Records drawn from a dataset:
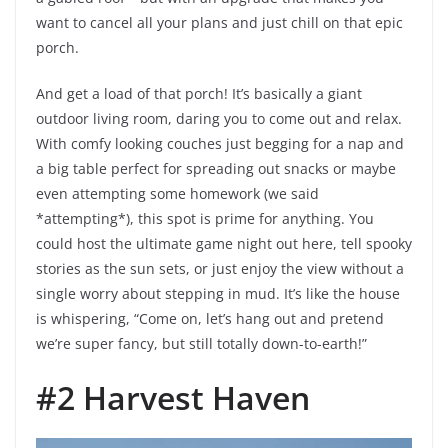
want to cancel all your plans and just chill on that epic
porch.
And get a load of that porch! It’s basically a giant
outdoor living room, daring you to come out and relax.
With comfy looking couches just begging for a nap and
a big table perfect for spreading out snacks or maybe
even attempting some homework (we said
*attempting*), this spot is prime for anything. You
could host the ultimate game night out here, tell spooky
stories as the sun sets, or just enjoy the view without a
single worry about stepping in mud. It’s like the house
is whispering, “Come on, let’s hang out and pretend
we’re super fancy, but still totally down-to-earth!”
#2 Harvest Haven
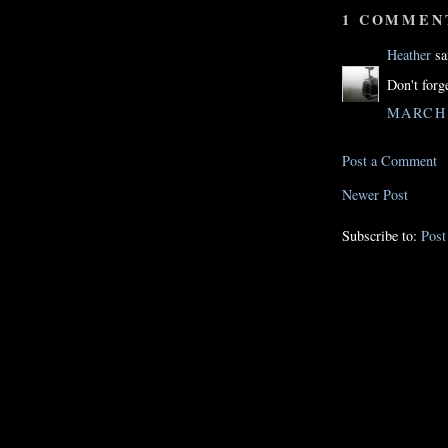
1 COMMEN
Heather
sai
Don't forg
MARCH 1
Post a Comment
Newer Post
Subscribe to:
Pos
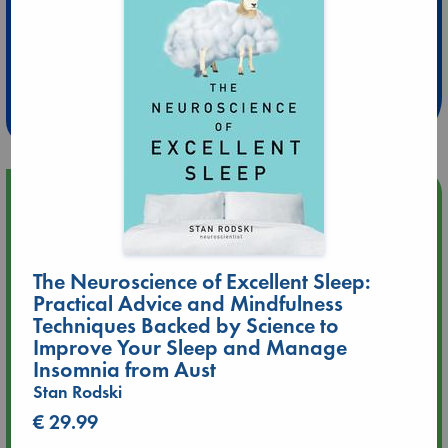
Extra 10% Discount
at ABC Leidschendam!
Weekdays from 18-20 hrs
Upcoming Events
Aug 9 12:00
Tarot Sunday with Michelle Lynn Williamson (12:00 - 14:00
The Neuroscience of Excellent Sleep:
hrs time slot)
Practical Advice and Mindfulness
Techniques Backed by Science to
Aug 9 14:00
Improve Your Sleep and Manage
Tarot Sunday with Michelle Lynn Williamson (14:00 - 16:00
Insomnia from Aust
hrs time slot)
Stan Rodski
€ 29.99
Aug 14 17:30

§ **What you have to do**: From the records given above, copy all lines containing "attempting".

§ **Solution**:
even attempting some homework (we said
*attempting*), this spot is prime for anything. You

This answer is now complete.